Based on my own research over the last four years into accelerating technological change, particularly as it relates to water and energy, Norway will have lots of opportunity to combine the profitable and desirable through private investments in more efficient and more environmentally friendly infrastructure. The main hold-up is the historical underpricing of most social infrastructure services like water, sewage, and roads.

As always, attracting private capital will require the right expected return, the right investment structures, and investor trust in the fairness of regulation and the enforceability of long term contracts. The greatest need for infrastructure will be in developing nations, but the political and governance issues will be particularly challenging in those geographies.
When it comes to infrastructure, Leo de Bever knows what he's talking about. In 2010, the godfather of infrastructure expressed serious concerns on the asset class but he's absolutely right in his recommendations and insights in this report.

Back in 2004, after I helped Derek Murphy on his board presentation on setting up PSP's private equity investments, I helped Bruno Guilmette with his board presentation on setting up PSP's infrastructure investments. I remember looking at the FTSE Infrastructure Index but there was no question whatsoever that unlisted infrastructure offered tremendous opportunities above and beyond what listed infrastructure investments offer over a long investment horizon with no stock market beta.

Are there risks investing in unlisted infrastructure? Of course, there are regulatory risks, currency risks, illiquidity risks and bubble risks which are magnified when every large global pension and sovereign wealth fund is looking to invest in infrastructure projects.
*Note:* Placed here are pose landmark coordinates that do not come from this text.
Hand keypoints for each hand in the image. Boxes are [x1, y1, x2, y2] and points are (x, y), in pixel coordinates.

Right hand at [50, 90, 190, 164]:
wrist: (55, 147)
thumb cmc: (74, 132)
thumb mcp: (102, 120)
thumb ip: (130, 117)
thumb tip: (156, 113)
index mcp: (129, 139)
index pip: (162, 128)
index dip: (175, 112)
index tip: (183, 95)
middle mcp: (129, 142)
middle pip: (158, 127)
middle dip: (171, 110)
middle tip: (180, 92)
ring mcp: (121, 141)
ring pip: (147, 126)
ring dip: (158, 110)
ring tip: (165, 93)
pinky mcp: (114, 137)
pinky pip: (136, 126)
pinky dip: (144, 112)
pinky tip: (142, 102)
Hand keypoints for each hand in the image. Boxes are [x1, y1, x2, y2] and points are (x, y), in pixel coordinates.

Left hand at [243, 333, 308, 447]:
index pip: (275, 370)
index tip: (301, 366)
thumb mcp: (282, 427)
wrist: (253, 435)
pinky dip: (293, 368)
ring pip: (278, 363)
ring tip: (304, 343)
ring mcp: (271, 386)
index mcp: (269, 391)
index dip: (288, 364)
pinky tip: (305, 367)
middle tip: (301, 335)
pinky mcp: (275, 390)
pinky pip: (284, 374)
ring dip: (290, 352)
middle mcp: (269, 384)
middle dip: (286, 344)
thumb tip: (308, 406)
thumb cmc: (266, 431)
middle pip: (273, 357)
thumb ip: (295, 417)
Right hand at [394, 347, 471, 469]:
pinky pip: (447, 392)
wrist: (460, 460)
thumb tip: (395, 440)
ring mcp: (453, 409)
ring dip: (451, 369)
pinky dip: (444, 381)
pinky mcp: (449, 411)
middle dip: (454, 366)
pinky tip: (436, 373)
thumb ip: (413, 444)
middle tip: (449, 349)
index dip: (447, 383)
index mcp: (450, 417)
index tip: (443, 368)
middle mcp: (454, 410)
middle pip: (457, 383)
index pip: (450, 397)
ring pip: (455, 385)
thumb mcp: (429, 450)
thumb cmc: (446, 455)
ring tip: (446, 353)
But it's simply mind-boggling that a giant pension fund like Norway's GPFG which doesn't have liquidity constraints and already has too much beta in its portfolio (like Japan's GPIF) wouldn't develop its unlisted infrastructure investments. Its senior managers also need to talk to OMERS, the Caisse, Ontario Teachers, PSP, CPPIB, and others on how to go about doing this in an efficient and risk-averse way where they don't get whacked on pricing or experience regulatory risks.

Having said this, I wouldn't chuck listed infrastructure out of the equation. There are great infrastructure companies in public markets well worth investing in. I would mix it up but keep the long-term focus on direct investments in unlisted infrastructure and I would use the FTSE Infrastructure Index and a spread to benchmark those unlisted infrastructure investments (I know the FTSE Infrastructure Index is far from perfect which is why many funds use a mix of stocks and bonds as their benchmark for infrastructure and adjust it for illiquidity and leverage).
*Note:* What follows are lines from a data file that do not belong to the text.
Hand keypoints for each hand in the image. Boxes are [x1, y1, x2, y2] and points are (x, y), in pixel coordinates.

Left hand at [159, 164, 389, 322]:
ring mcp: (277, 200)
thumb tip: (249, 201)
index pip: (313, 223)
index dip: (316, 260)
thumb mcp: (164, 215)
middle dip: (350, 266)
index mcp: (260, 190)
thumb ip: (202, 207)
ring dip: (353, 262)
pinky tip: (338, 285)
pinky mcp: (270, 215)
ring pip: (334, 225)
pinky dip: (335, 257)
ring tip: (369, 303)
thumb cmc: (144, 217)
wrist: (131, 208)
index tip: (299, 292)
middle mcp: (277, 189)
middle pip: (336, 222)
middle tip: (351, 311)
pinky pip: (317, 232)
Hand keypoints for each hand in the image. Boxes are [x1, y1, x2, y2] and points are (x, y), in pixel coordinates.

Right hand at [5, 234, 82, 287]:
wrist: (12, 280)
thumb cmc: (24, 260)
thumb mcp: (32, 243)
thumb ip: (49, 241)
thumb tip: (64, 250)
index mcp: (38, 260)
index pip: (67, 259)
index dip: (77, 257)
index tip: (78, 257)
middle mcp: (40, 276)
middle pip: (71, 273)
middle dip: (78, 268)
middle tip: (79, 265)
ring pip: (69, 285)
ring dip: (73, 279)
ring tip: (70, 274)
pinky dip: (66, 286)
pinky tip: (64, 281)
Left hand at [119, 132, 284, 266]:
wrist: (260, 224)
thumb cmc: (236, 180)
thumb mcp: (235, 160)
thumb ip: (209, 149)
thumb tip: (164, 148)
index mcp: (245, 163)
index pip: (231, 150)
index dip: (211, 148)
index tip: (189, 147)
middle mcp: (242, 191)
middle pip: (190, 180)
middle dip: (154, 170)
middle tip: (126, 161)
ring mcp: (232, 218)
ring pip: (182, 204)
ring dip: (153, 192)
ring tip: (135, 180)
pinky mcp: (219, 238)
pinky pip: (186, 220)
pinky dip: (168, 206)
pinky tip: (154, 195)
I'm a stickler for solid benchmarks that properly reflect the risks of underlying investments at each and every investment portfolio of a pension fund, especially those governing private markets where leverage and illiquidity risks are present. Benchmarks are the key to understanding whether compensation adequately reflects the risks senior managers take to beat them. This was not discussed in the report.
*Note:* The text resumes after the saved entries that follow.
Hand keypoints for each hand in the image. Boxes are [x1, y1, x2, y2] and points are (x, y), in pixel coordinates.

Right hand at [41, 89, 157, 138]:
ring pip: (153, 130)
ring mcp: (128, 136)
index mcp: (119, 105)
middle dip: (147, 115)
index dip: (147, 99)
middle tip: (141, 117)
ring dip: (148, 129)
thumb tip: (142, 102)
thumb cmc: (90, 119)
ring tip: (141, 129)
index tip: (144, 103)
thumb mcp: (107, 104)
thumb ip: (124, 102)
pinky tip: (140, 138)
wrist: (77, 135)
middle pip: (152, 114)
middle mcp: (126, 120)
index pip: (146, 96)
Below, learn about the history, objective and management of Norway's Government Pension Fund Global (the Norwegian sovereign wealth fund), one of the world’s largest funds.

It's a great fund with top governance standards, stressing transparency and openness but it needs to evolve and diversify away from public markets and this will present new challenges to this global powerhouse. The same thing goes for Japan's GPIF which unfortunately lacks the governance that Norway has established.